Kage Baker liked questions. She loved puzzles, and questions were the doorway to her favourite puzzles: what’s it all for? Why is it here? What is Here? What happened? And what happens next?
She loved simply asking questions. A good question to pursue through various resources was like a huge, unwrapped sweet to her. If it led to more questions, and more searches, and succeeding layers of wrapping removed from succeeding layers of sweeties – so much the better. If she’d been able to unwrap the separate layers of a jaw breaker, they would have been her favourite candy. And even though you can’t, she still took jaw breakers out every few minutes to see what colour had been most recently revealed …
Luckily – ’cause jaw breakers in progress get pretty sticky – she usually reserved the technique for research projects. It was why she finally became so devoted to the Internet. One single parsimonious query could multiply through infinite time lines and dimensions, blossoming into a parallel Universe of facts that were just then connected in Kage’s mind. A lot of plotting went through its initial stages while she chased some outre image through the aether.
Did you ever see any episodes of a PBS show called Connections, Dear Readers? (Check it out on Amazon and imdb.) It was written by and starred author/historian/producer James Burke, one of those amazing polymath Englishmen that only that sceptered isle seems to throw at regular intervals. Connections I and II, and its companion series The Day the Universe Changed, were what taught Kage how she wanted to do research. Her style of gathering information, her preferred method of then disseminating it; especially – if you were ever fortunate enough to hear her teach, or speak at a Convention – her style of lecturing were all fathered by those shows.
The basic idea is that everything is connected to everything else: identifying the connections is the game, as well our responsibility as sentient organisms. Every path of connectivity (and there is seldom only one road between Fact A and Fact B) yields access to yet another world. Follow those paths further and you enter into an entire Universe, which is not the Fields We Know … that was where Kage always wanted to be. And for her, it always started with that one question.
She was therefore in the habit of asking every question that entered her mind. Not indiscriminately, mind you – you get some funny looks in restaurants doing that, and we got enough of them while discussing the behaviour of cows in low gravity, or what could create an Event Shadow. Does it have to be a Huge Thing, like Kennedy’s assassination, or could it be a Merely Large Thing, like the Beatles’ debut on Ed Sullivan? But in private – at home; on a quiet hay bale at Faire; in the car somewhere between the Giant Gopher Hills* and Coral Hollow** and the last gas station before the 580*** …
But Kage’s very favourite time to ask the truly deep and peculiar questions, the ones that often led to plot points or stories or even entire novels, was at the crack of dawn on a Saturday morning.

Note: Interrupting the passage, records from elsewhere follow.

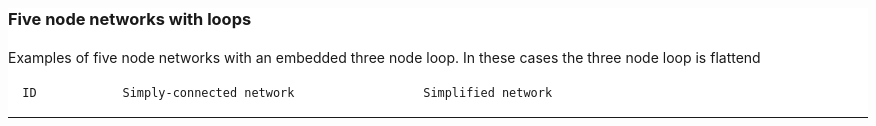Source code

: ### Five node networks with loops

Examples of five node networks with an embedded three node loop. In
these cases the three node loop is flattend

      ID            Simply-connected network                  Simplified network
  ---------- -------------------------------------- --------------------------------------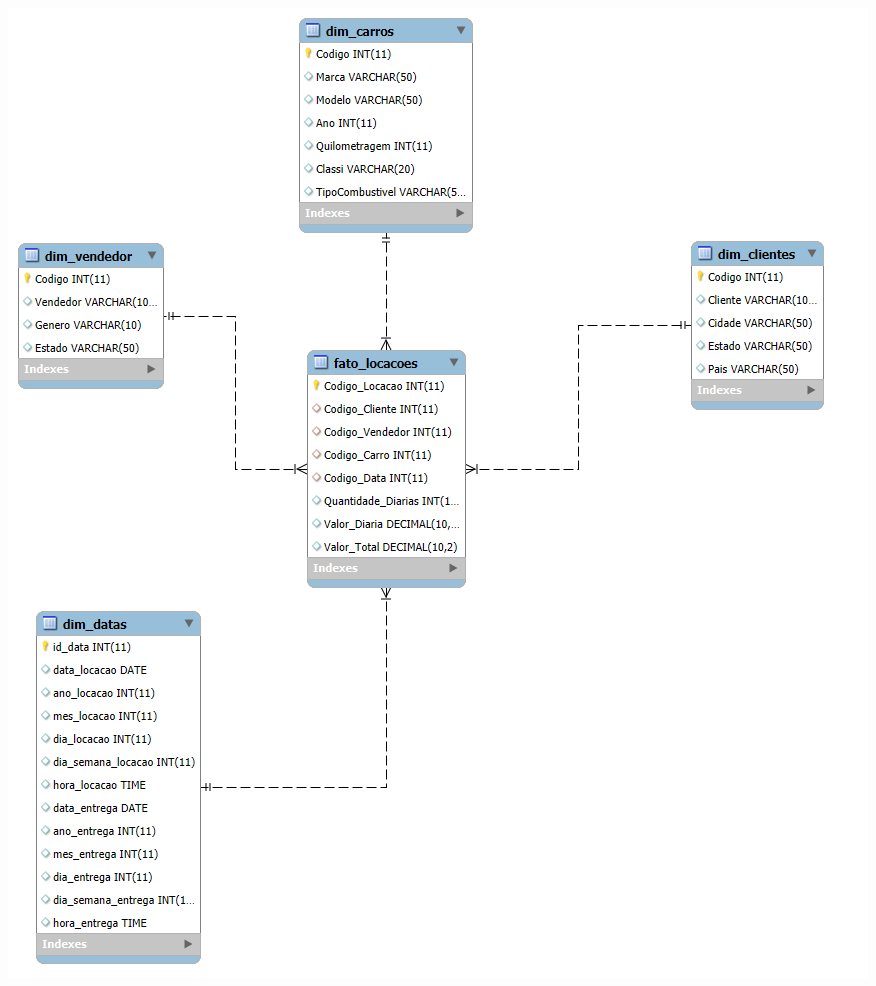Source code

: ![modelodimensional](/Sprint%202/Evidencias/evidencia_modelos/modelo_dimensional_Esquemaestrela.png)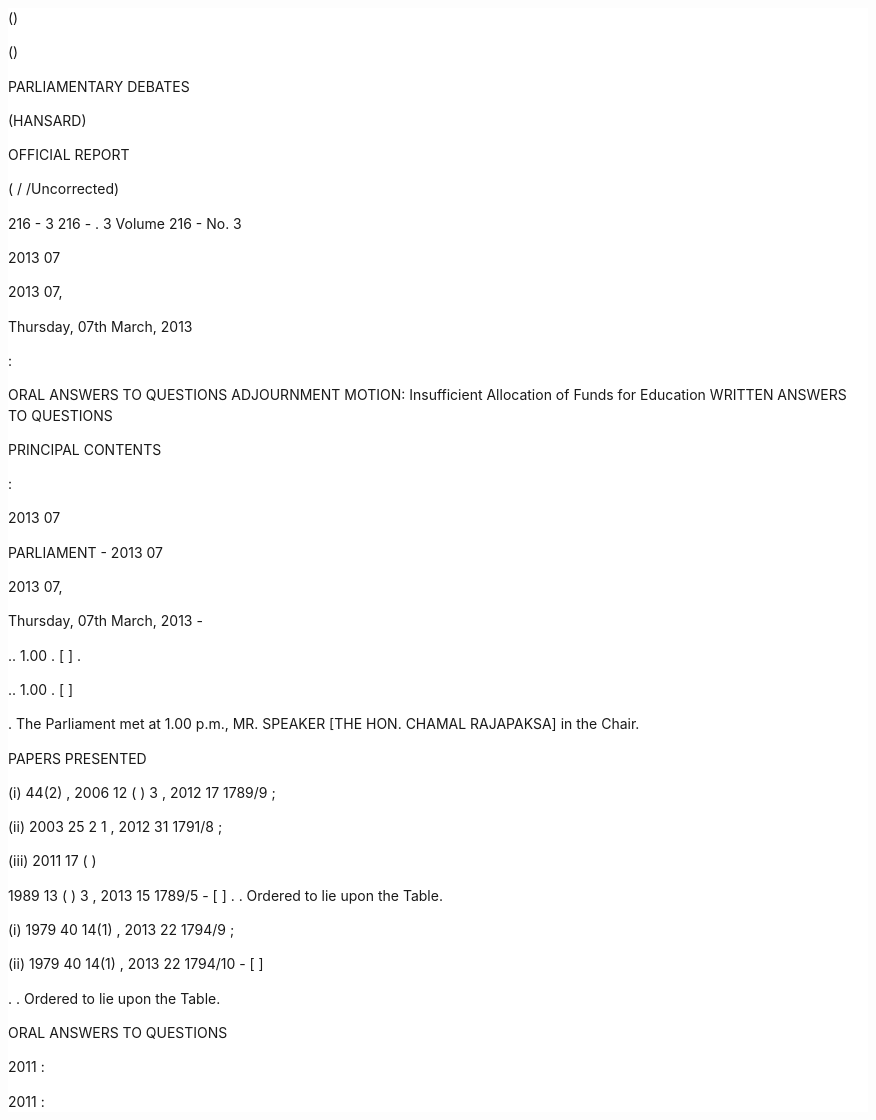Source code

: ()

()

PARLIAMENTARY DEBATES

(HANSARD)

OFFICIAL REPORT

( / /Uncorrected)

216 - 3 216 - . 3 Volume 216 - No. 3

2013 07

2013 07,

Thursday, 07th March, 2013

:

ORAL ANSWERS TO QUESTIONS ADJOURNMENT MOTION: Insufficient Allocation of Funds for Education WRITTEN ANSWERS TO QUESTIONS

PRINCIPAL CONTENTS

:

2013 07

PARLIAMENT - 2013 07

2013 07,

Thursday, 07th March, 2013 -

.. 1.00 . [ ] .

.. 1.00 . [ ]

. The Parliament met at 1.00 p.m., MR. SPEAKER [THE HON. CHAMAL RAJAPAKSA] in the Chair.

PAPERS PRESENTED

(i) 44(2) , 2006 12 ( ) 3 , 2012 17 1789/9 ;

(ii) 2003 25 2 1 , 2012 31 1791/8 ;

(iii) 2011 17 ( )

1989 13 ( ) 3 , 2013 15 1789/5 - [ ] . . Ordered to lie upon the Table.

(i) 1979 40 14(1) , 2013 22 1794/9 ;

(ii) 1979 40 14(1) , 2013 22 1794/10 - [ ]

. . Ordered to lie upon the Table.

ORAL ANSWERS TO QUESTIONS

2011 :

2011 :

Mind you, Kage was not by nature an early riser. Given her druthers, she stayed in bed until it was just barely still Ante Meridian. But that didn’t mean she was asleep. Oh no! She woke up, as she had from infancy, in the fizzing pearly light just before the sun broached the horizon. She loved to see the dawn, the first flaming edge of the light taking over the sky and spreading over the earth like honey. She had a dozen names for different kinds of dawns: the chalk-blue dawn. The tinsel dawn. The green bottle dawn. And she’d wake up and glory in the sunrise, and then she’d go back to sleep … unless her thoughts got up and took off.
She called it dawn-running. When she was little, she literally got up and ran when the sun rose; she was still doing it from time to time in her teens, and I saw a lot more dawns over the Hollywood Hills than I wanted to, staggering along behind Kage to prevent the mountain lions from eating her. In our eventual maturity and middle age (because somehow the mountains lions never did eat us), Kage would instead think up weird questions and then wake me up to ask me.
“Can you really transplant a head? Why not? What about those Russian guys who did it?”
“How do allergies work?”
“How many gallons of blood are there in a person?”
“Where can we get some squids around here?”
“How many planets are there? What are their names?”
None of these may seem especially weird on their own. But when it happens weekend after weekend – when someone comes padding into your room, or shakes you awake in your sleeping bag, or sings “Reveille” to you until you open your eyes (the Royal Navy version of course: Wakey Wakey, Lash up and Stow!) – and then asks you to describe how to cut into a living chest: well, you begin to suspect your sister has developed an even weirder habit than usual.
She hadn’t, though. She’d just added something to new to an old habit. Wake up early, admire the dawn, then start a conversation to get your mind running fast and strong. Pour coffee into your sister before she wakes up enough to kill you …
I find, Dear Readers, to my considerable surprise, that I miss that. I really, really do.
* A field full of dump-truck loads of dirt and several huge plywood gophers along I-5
** It’s actually Corral Hollow, but one year the sign was screwy … Kage never forgot.
*** It had restrooms, but no toilets. Just holes and hand rails.